🤖 AI Summary
While AI-generated images increasingly evade conventional detectors, they often retain human-perceivable visual artifacts—posing a critical challenge for reliable detection and interpretability. Method: This work introduces an explainable vision-language model (VLM)-based detection paradigm, proposing Mirage—the first synthetic dataset specifically curated to capture “evasion artifacts”: samples that bypass state-of-the-art detectors yet exhibit salient visual anomalies. We systematically evaluate VLMs under zero-shot and few-shot settings for both detection and artifact localization. Results: VLMs achieve significantly higher accuracy than traditional methods on images with visible artifacts and provide faithful spatial attribution, demonstrating strong explainability. However, performance sharply degrades when artifacts become subtle, revealing their fundamental dependence on perceptible visual cues.

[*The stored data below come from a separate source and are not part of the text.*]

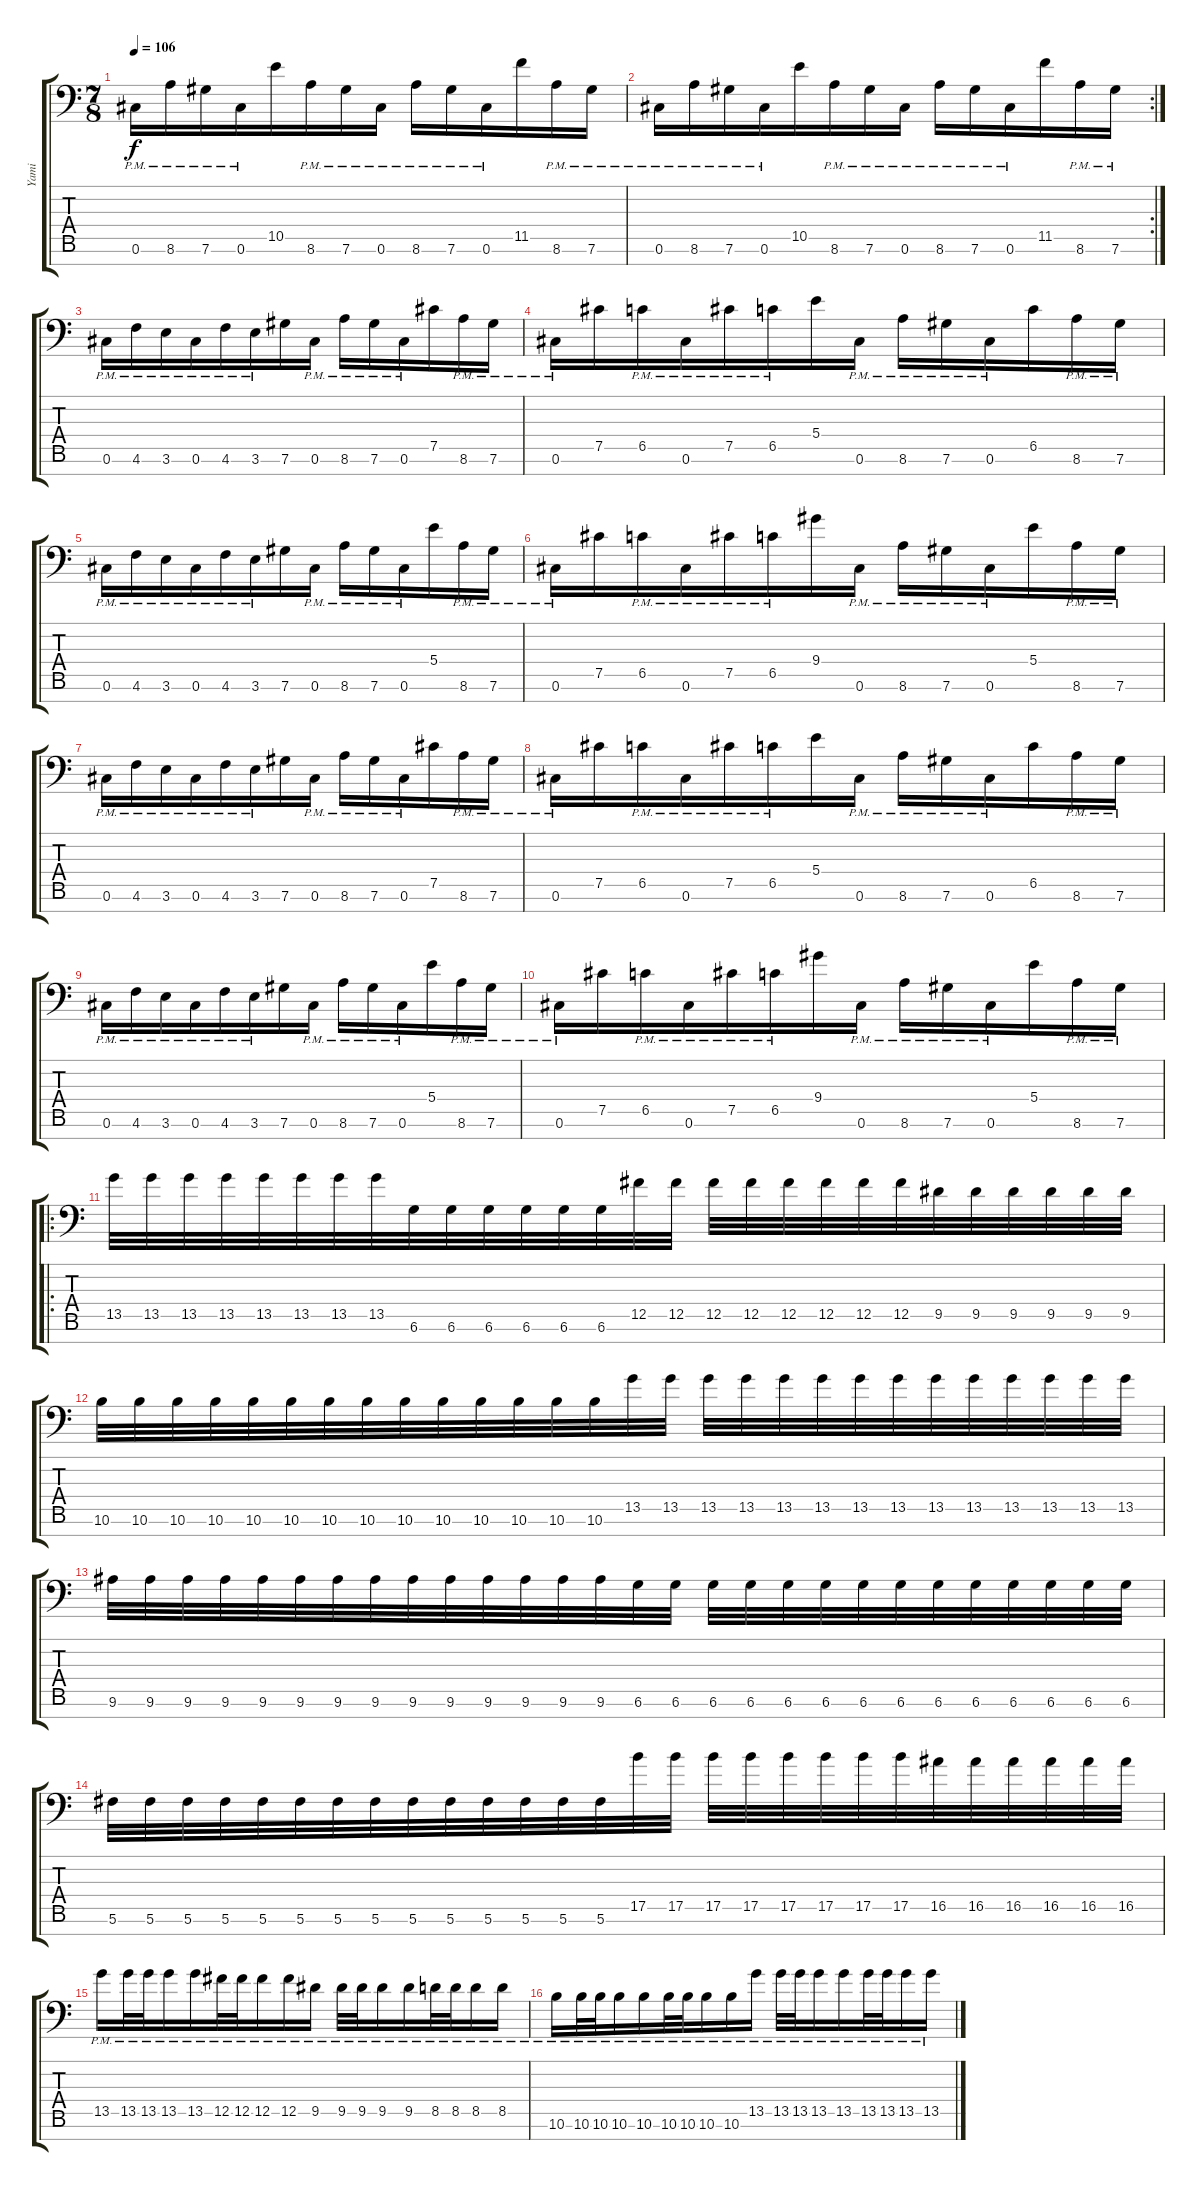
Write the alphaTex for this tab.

\track ("Yami" "Yami") {instrument distortionguitar}
\staff {score tabs}
\tuning (Db4 Ab3 E3 B2 Gb2 Db2 Ab1) {hide}
\ts (7 8)
\tempo 106
\clef f4
\ks c
0.6{pm}.16{dy f} 8.6{pm}.16 7.6{pm}.16 0.6{pm}.16 10.5.16 8.6{pm}.16 7.6{pm}.16 0.6{pm}.16 8.6{pm}.16 7.6{pm}.16 0.6{pm}.16 11.5.16 8.6{pm}.16 7.6{pm}.16 |
\rc 2
0.6{pm}.16 8.6{pm}.16 7.6{pm}.16 0.6{pm}.16 10.5.16 8.6{pm}.16 7.6{pm}.16 0.6{pm}.16 8.6{pm}.16 7.6{pm}.16 0.6{pm}.16 11.5.16 8.6{pm}.16 7.6{pm}.16 |
0.6{pm}.16 4.6{pm}.16 3.6{pm}.16 0.6{pm}.16 4.6{pm}.16 3.6{pm}.16 7.6.16 0.6{pm}.16 8.6{pm}.16 7.6{pm}.16 0.6{pm}.16 7.5.16 8.6{pm}.16 7.6{pm}.16 |
0.6{pm}.16 7.5.16 6.5{pm}.16 0.6{pm}.16 7.5{pm}.16 6.5{pm}.16 5.4.16 0.6{pm}.16 8.6{pm}.16 7.6{pm}.16 0.6{pm}.16 6.5.16 8.6{pm}.16 7.6{pm}.16 |
0.6{pm}.16 4.6{pm}.16 3.6{pm}.16 0.6{pm}.16 4.6{pm}.16 3.6{pm}.16 7.6.16 0.6{pm}.16 8.6{pm}.16 7.6{pm}.16 0.6{pm}.16 5.4.16 8.6{pm}.16 7.6{pm}.16 |
0.6{pm}.16 7.5.16 6.5{pm}.16 0.6{pm}.16 7.5{pm}.16 6.5{pm}.16 9.4.16 0.6{pm}.16 8.6{pm}.16 7.6{pm}.16 0.6{pm}.16 5.4.16 8.6{pm}.16 7.6{pm}.16 |
0.6{pm}.16 4.6{pm}.16 3.6{pm}.16 0.6{pm}.16 4.6{pm}.16 3.6{pm}.16 7.6.16 0.6{pm}.16 8.6{pm}.16 7.6{pm}.16 0.6{pm}.16 7.5.16 8.6{pm}.16 7.6{pm}.16 |
0.6{pm}.16 7.5.16 6.5{pm}.16 0.6{pm}.16 7.5{pm}.16 6.5{pm}.16 5.4.16 0.6{pm}.16 8.6{pm}.16 7.6{pm}.16 0.6{pm}.16 6.5.16 8.6{pm}.16 7.6{pm}.16 |
0.6{pm}.16 4.6{pm}.16 3.6{pm}.16 0.6{pm}.16 4.6{pm}.16 3.6{pm}.16 7.6.16 0.6{pm}.16 8.6{pm}.16 7.6{pm}.16 0.6{pm}.16 5.4.16 8.6{pm}.16 7.6{pm}.16 |
0.6{pm}.16 7.5.16 6.5{pm}.16 0.6{pm}.16 7.5{pm}.16 6.5{pm}.16 9.4.16 0.6{pm}.16 8.6{pm}.16 7.6{pm}.16 0.6{pm}.16 5.4.16 8.6{pm}.16 7.6{pm}.16 |
\ro
13.5.32 13.5.32 13.5.32 13.5.32 13.5.32 13.5.32 13.5.32 13.5.32 6.6.32 6.6.32 6.6.32 6.6.32 6.6.32 6.6.32 12.5.32 12.5.32 12.5.32 12.5.32 12.5.32 12.5.32 12.5.32 12.5.32 9.5.32 9.5.32 9.5.32 9.5.32 9.5.32 9.5.32 |
10.6.32 10.6.32 10.6.32 10.6.32 10.6.32 10.6.32 10.6.32 10.6.32 10.6.32 10.6.32 10.6.32 10.6.32 10.6.32 10.6.32 13.5.32 13.5.32 13.5.32 13.5.32 13.5.32 13.5.32 13.5.32 13.5.32 13.5.32 13.5.32 13.5.32 13.5.32 13.5.32 13.5.32 |
9.6.32 9.6.32 9.6.32 9.6.32 9.6.32 9.6.32 9.6.32 9.6.32 9.6.32 9.6.32 9.6.32 9.6.32 9.6.32 9.6.32 6.6.32 6.6.32 6.6.32 6.6.32 6.6.32 6.6.32 6.6.32 6.6.32 6.6.32 6.6.32 6.6.32 6.6.32 6.6.32 6.6.32 |
5.6.32 5.6.32 5.6.32 5.6.32 5.6.32 5.6.32 5.6.32 5.6.32 5.6.32 5.6.32 5.6.32 5.6.32 5.6.32 5.6.32 17.5.32 17.5.32 17.5.32 17.5.32 17.5.32 17.5.32 17.5.32 17.5.32 16.5.32 16.5.32 16.5.32 16.5.32 16.5.32 16.5.32 |
13.5{pm}.16 13.5{pm}.32 13.5{pm}.32 13.5{pm}.16 13.5{pm}.16 12.5{pm}.32 12.5{pm}.32 12.5{pm}.16 12.5{pm}.16 9.5{pm}.16 9.5{pm}.32 9.5{pm}.32 9.5{pm}.16 9.5{pm}.16 8.5{pm}.32 8.5{pm}.32 8.5{pm}.16 8.5{pm}.16 |
10.6{pm}.16 10.6{pm}.32 10.6{pm}.32 10.6{pm}.16 10.6{pm}.16 10.6{pm}.32 10.6{pm}.32 10.6{pm}.16 10.6{pm}.16 13.5{pm}.16 13.5{pm}.32 13.5{pm}.32 13.5{pm}.16 13.5{pm}.16 13.5{pm}.32 13.5{pm}.32 13.5{pm}.16 13.5{pm}.16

This study pioneers the application of VLMs to explainable AI-image detection, bridging the human-machine judgment gap and establishing a new benchmark dataset and evaluation framework.
📝 Abstract
Recent advances in image generation models have led to models that produce synthetic images that are increasingly difficult for standard AI detectors to identify, even though they often remain distinguishable by humans. To identify this discrepancy, we introduce extbf{Mirage}, a curated dataset comprising a diverse range of AI-generated images exhibiting visible artifacts, where current state-of-the-art detection methods largely fail. Furthermore, we investigate whether Large Vision-Language Models (LVLMs), which are increasingly employed as substitutes for human judgment in various tasks, can be leveraged for explainable AI image detection. Our experiments on both Mirage and existing benchmark datasets demonstrate that while LVLMs are highly effective at detecting AI-generated images with visible artifacts, their performance declines when confronted with images lacking such cues.